Here you can find more information about bacterial, viral and chronic meningitis.
Inflammation of the membranes encapsulating the brain (meningitis) can be caused by both bacteria and viruses. Especially bacterial meningitis is a life threatening disease where rapid diagnosis and initiation of antibiotic treatment are pivotal. Patients surviving meningitis often have neurological sequelae like deafness, muscle weakness or neuropsychological deficits.
The last 20 years, the frequency of bacterial meningitis in children has substantial decreased due to the introduction of vaccinations. Due to these changes bacterial meningitis has become a disease primarily occurring in adults. The most frequent causes of bacterial meningitis are the pneumococcus (Streptococcus pneumoniae) and the meningococcus (Neisseria meningitidis). The meningococcus is primarily found in in children and young-adults (15-25 year) while the pneumococcus mainly causes disease in infants and elderly people.
Meningitis is often preceeded by ear of sinus infections after which the bacterium invades the brain and meninges. Initial symptoms can be similar to common influenza infections, but eventually the typical signs as severe headache, nausea, neck stiffness and drowsiness develop. The disease course can be fulminant, and therefore fast recognition and treatment is important. To diagnose meningitis a lumbar puncture should be performed to confirm bacterial presence in the cerebral spinal fluid. Sometimes, cranial imaging by CT or MRI are necessary before the lumbar puncture, to exclude other diseases such as brain abscess. This should however not lead to a delay in initiation of treatment. Bacterial meningitis is treated with antibiotics and anti-inflammatory drugs (dexamethason).
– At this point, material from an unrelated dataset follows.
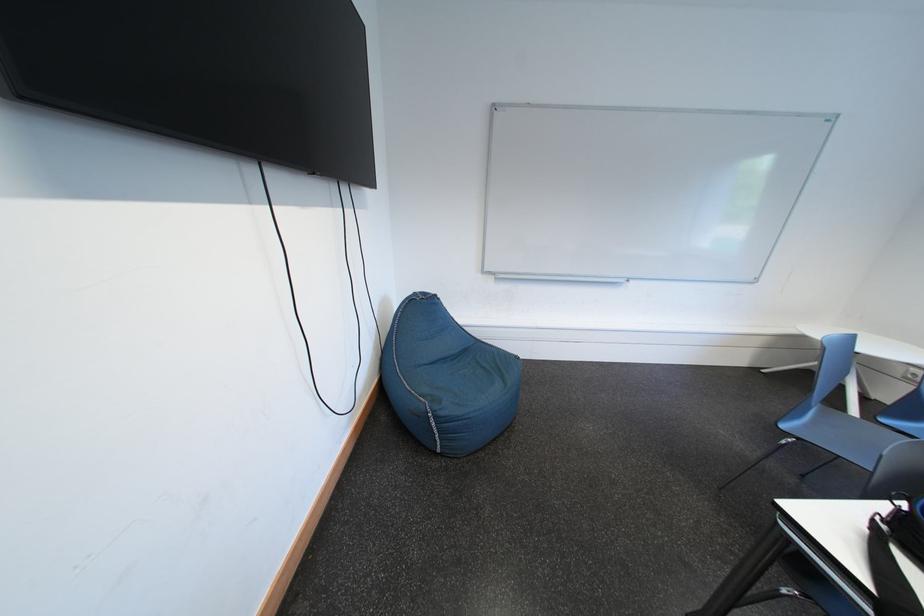
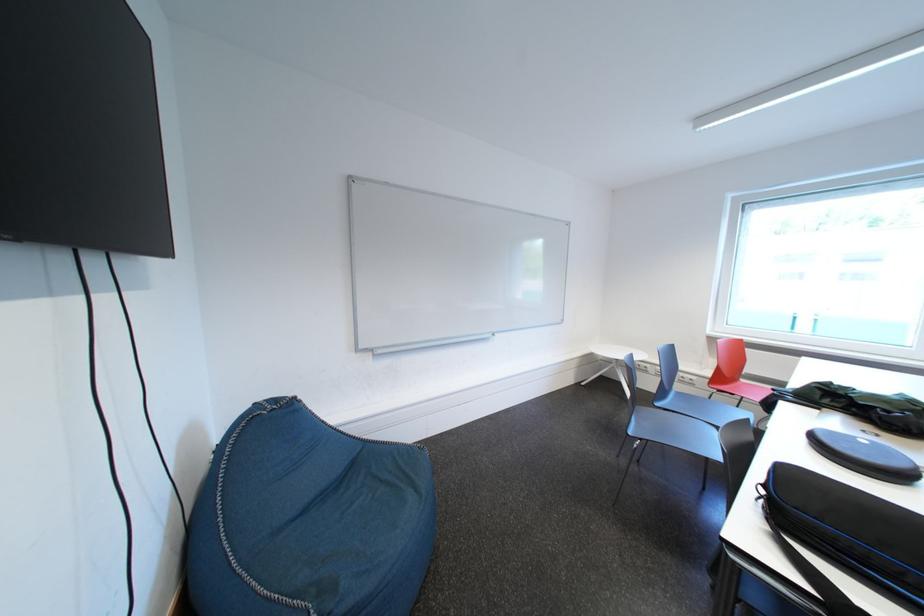
The point at (792, 431) is marked in the first image. Where is the corresponding point in the second image?

(639, 437)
Even when the disease is recognized early and the treatment is started, many patients experience complications due to meningitis. Bacterial meningitis patients are at risk of developing hearing loss (20-25%), stroke (20-25%), seizures (25%) or hydrocephalus (5%). Because of these complications it may be necessary to perform a CT or MRI scan of the brain, electroencephalography (EEG) or a new lumbar puncture during hospital admission. Treatment with antibiotics should be continued during 1 to 3 weeks, depending on which bacterium is identified as causative agent.
Sometimes it be necessary to consult other specialists, for example a cardiologist to determine if the cardiac valve is inflamed or an ear-nose-throat (ENT) physician to treat ear or sinus infections, or treat hearing loss with implantation of a hearing aid.
Viral meningitis/ encephalitis
Viruses can cause both meningitis and encephalitis. In general, viral meningitis is a less severe disease compared to bacterial meningitis or viral encephalitis. The disease mimics an influenza infection and resolves spontaneously after a few days. Treatment is often not indicated, expect for analgesics for the headache.
Viral infection of the brain (encephalitis) is a severe disease. Patients often present on the emergency room with complaints of epileptic seizures, fever, behavioral changes or even coma. Viral encephalitis can be diagnosed by demonstrating a virus in the cerebrospinal fluid. Furthermore, a MRI scan is often necessary to determine the severity of brain damage and exclude other neurological diseases. Viral encephalitis is treated with antiviral medication (Aciclovir). Unfortunately, mortality remains high and many surviving patients have cognitive problems.
Chronic meningitis is defined as meningitis that last for at least one month. Causes of chronic meningitis consist of slowly progressing infections, like tuberculosis, HIV or syphilis. Diseases that can be transmitted by animals, ticks or insects are often suspected as a cause (like cat scratch disease, Lyme disease or West Nile virus) or tropical infections acquired during travel.
Multiple other conditions than infections can be the cause of chronic meningitis, like the use of specific types of medication, cancer or autoimmune inflammatory diseases (e.g. sarcoidosis). Presenting symptoms in patients with chronic meningitis are variable and may consist of fever, headache, nausea, memory deficits or confusion. Usually these symptoms develop gradually and can differ in severity.
To diagnose the cause of chronic meningitis extensive testing may be necessary, such as blood tests, several lumbar punctures, brain scans or imaging of other parts of the body. Sometimes the cause of chronic meningitis can not be established and treatment be initiated to treat infection or autoimmune disease without certainty of the final diagnosis. In the patients treatment response may be an important diagnostic tool to identify the cause of chronic meningitis. As diagnosing the cause of chronic meningitis is often difficult, these patients are often referred to the AMC for a second opinion.